Now, where do those embeddings in the database come from? They come from what’s called an embedding model. Still, something has to execute a data pipeline, break up large unstructured data into chunks (unsurprisingly, this is called chunking, which can be fairly complex), feed the embedding model, and write the vector embeddings to the database.

This is what Unstructured does—it manages the end-to-end pipeline of sourcing the unstructured data from a source (local disk, Dropbox, Box, etc.), running an ETL pipeline (including chunking, calling embedding model), and writing the data to a destination (vector database or otherwise).
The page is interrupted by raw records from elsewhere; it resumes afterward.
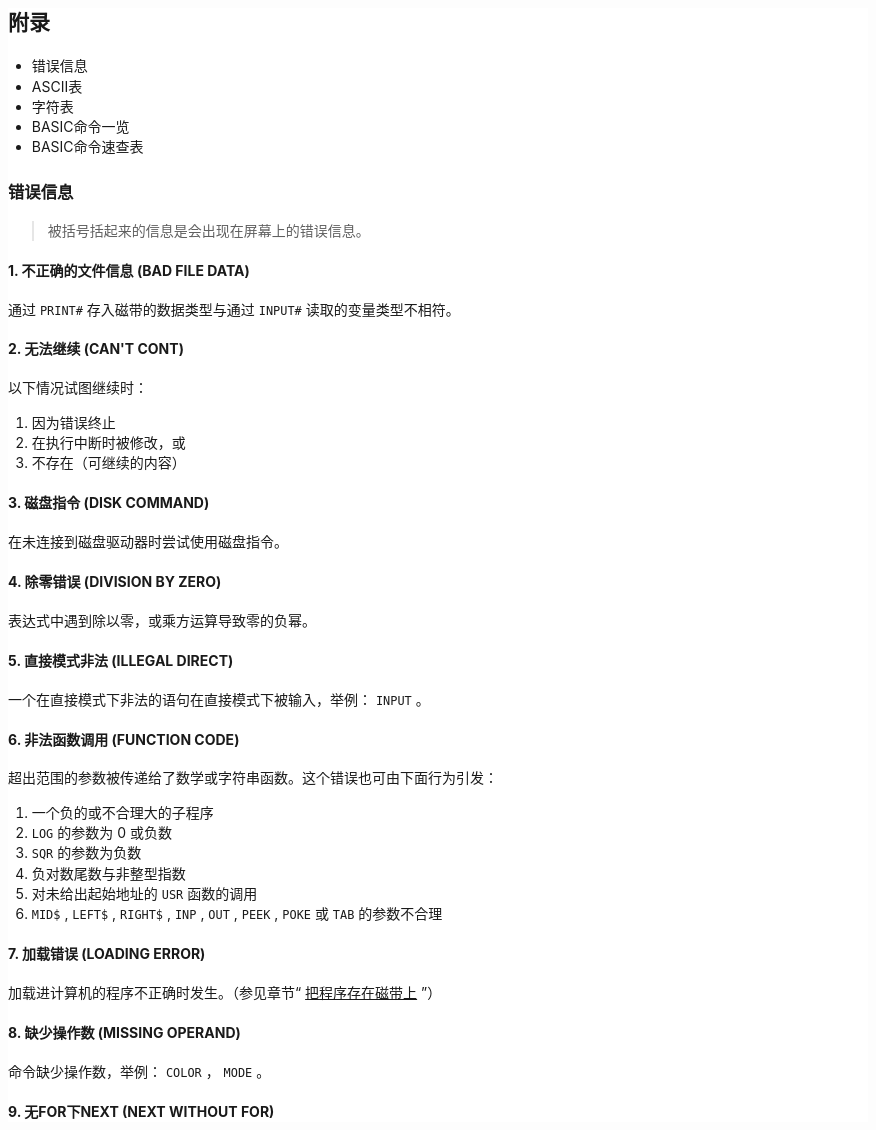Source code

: ## 附录

+ 错误信息
+ ASCII表
+ 字符表
+ BASIC命令一览
+ BASIC命令速查表

### 错误信息

> 被括号括起来的信息是会出现在屏幕上的错误信息。

#### 1. 不正确的文件信息 (BAD FILE DATA)

通过 `PRINT#` 存入磁带的数据类型与通过 `INPUT#` 读取的变量类型不相符。

#### 2. 无法继续 (CAN'T CONT)

以下情况试图继续时：

1. 因为错误终止
2. 在执行中断时被修改，或
3. 不存在（可继续的内容）

#### 3. 磁盘指令 (DISK COMMAND)

在未连接到磁盘驱动器时尝试使用磁盘指令。

#### 4. 除零错误 (DIVISION BY ZERO)

表达式中遇到除以零，或乘方运算导致零的负幂。

#### 5. 直接模式非法 (ILLEGAL DIRECT)

一个在直接模式下非法的语句在直接模式下被输入，举例： `INPUT` 。

#### 6. 非法函数调用 (FUNCTION CODE)

超出范围的参数被传递给了数学或字符串函数。这个错误也可由下面行为引发：

1. 一个负的或不合理大的子程序
2. `LOG` 的参数为 0 或负数
3. `SQR` 的参数为负数
4. 负对数尾数与非整型指数
5. 对未给出起始地址的 `USR` 函数的调用
6. `MID$` , `LEFT$` , `RIGHT$` , `INP` , `OUT` , `PEEK` , `POKE` 或 `TAB` 的参数不合理

#### 7. 加载错误 (LOADING ERROR)

加载进计算机的程序不正确时发生。（参见章节“ [把程序存在磁带上](#15-把程序存在磁带上) ”）

#### 8. 缺少操作数 (MISSING OPERAND)

命令缺少操作数，举例： `COLOR` ， `MODE` 。

#### 9. 无FOR下NEXT (NEXT WITHOUT FOR)
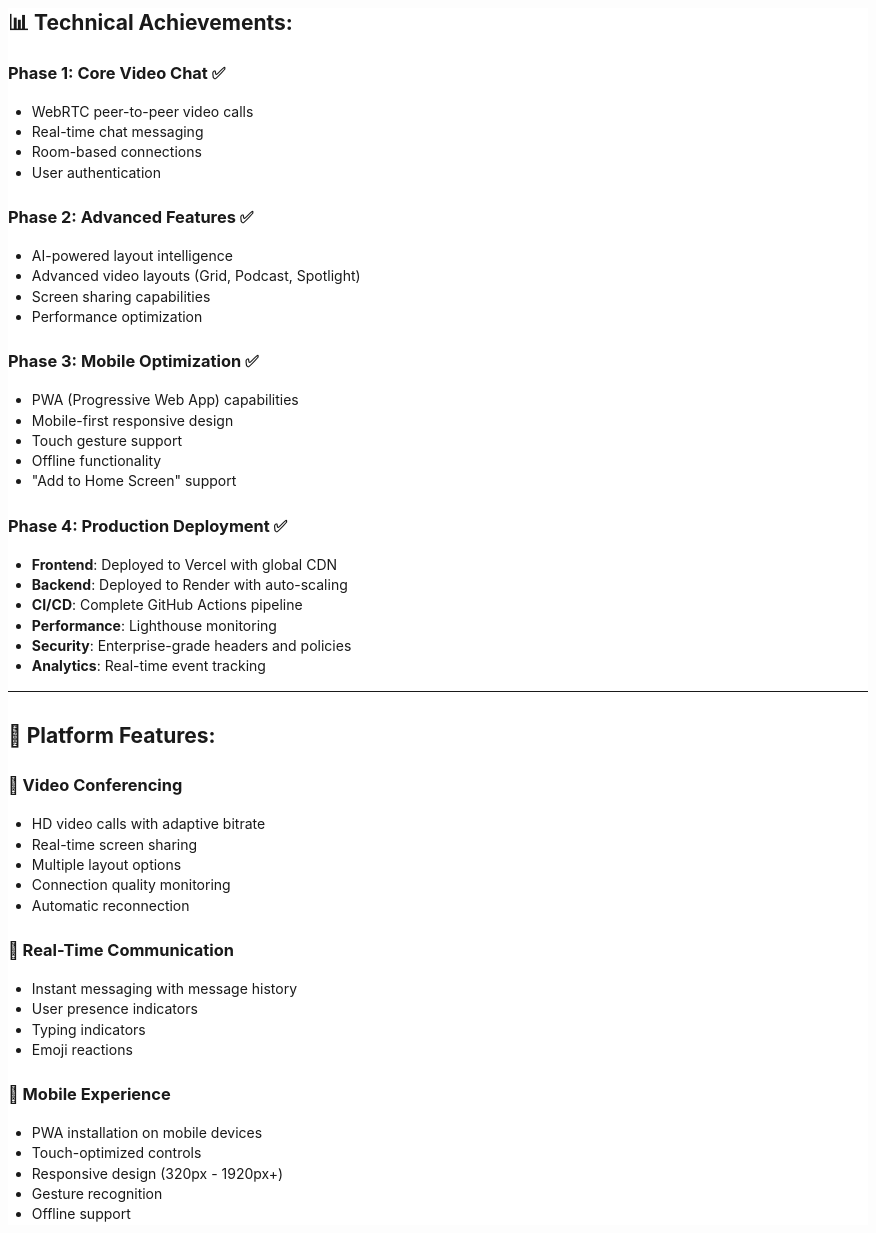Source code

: 
## 📊 **Technical Achievements:**

### **Phase 1: Core Video Chat** ✅
- WebRTC peer-to-peer video calls
- Real-time chat messaging
- Room-based connections
- User authentication

### **Phase 2: Advanced Features** ✅
- AI-powered layout intelligence
- Advanced video layouts (Grid, Podcast, Spotlight)
- Screen sharing capabilities
- Performance optimization

### **Phase 3: Mobile Optimization** ✅
- PWA (Progressive Web App) capabilities
- Mobile-first responsive design
- Touch gesture support
- Offline functionality
- "Add to Home Screen" support

### **Phase 4: Production Deployment** ✅
- **Frontend**: Deployed to Vercel with global CDN
- **Backend**: Deployed to Render with auto-scaling
- **CI/CD**: Complete GitHub Actions pipeline
- **Performance**: Lighthouse monitoring
- **Security**: Enterprise-grade headers and policies
- **Analytics**: Real-time event tracking

---

## 🌟 **Platform Features:**

### **🎥 Video Conferencing**
- HD video calls with adaptive bitrate
- Real-time screen sharing
- Multiple layout options
- Connection quality monitoring
- Automatic reconnection

### **💬 Real-Time Communication**
- Instant messaging with message history
- User presence indicators
- Typing indicators
- Emoji reactions

### **📱 Mobile Experience**
- PWA installation on mobile devices
- Touch-optimized controls
- Responsive design (320px - 1920px+)
- Gesture recognition
- Offline support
In essence, Unstructured runs your data ETL for AI and ML.

Massively Popular Product

Based on the power of the ETL pipeline, the variety of connectors, and the ease of use of the platform and APIs, Unstructured has become the preferred way developers build AI applications and assemble data pipelines. The company is a cloud AI platform that helps developers build data pipelines for RAG, AI applications, chatbots, and more. The capabilities it provides within the ETL are connectors for all data sources (read and write), text chunking/extraction, integration with model providers to generate embedding, and more. The open-source project for Unstructured now has over 6,000,000 downloads, 5,200 GitHub stars, and nearly 100 contributors. The product can be used in several ways: command-line, programmatically via the API, and through the platform UI.

Team

I first met CEO Brian Raymond over email, but we met for dinner and a Sacramento Kings game. I immediately recognized Brian’s nose for great talent, great products, and passion for leadership. He has a compelling and diverse background; before founding Unstructured, he was VP of Public Sector at Primer.ai and an investment banker.

But then his background gets even more fascinating; he was on the National Security Council as Director for Iraq and, before that, an intelligence officer in the CIA. I love his diverse experience—it’s made him a thoughtful, creative, and dynamic leader, which you can feel after spending five minutes with him.

Conclusion

We’re excited to partner closely with Brian and the team at Unstructured and are confident that they have firmly established themselves as the ETL leader for AI/ML workloads of the future. Brian has done an incredible job on the product, assembled an all-star team, and pulled together a compelling set of current and future customers. Although the Kings lost to the Celtics on the night Brian and I first met, we feel like we won by getting to partner with Brian and the Unstructured team.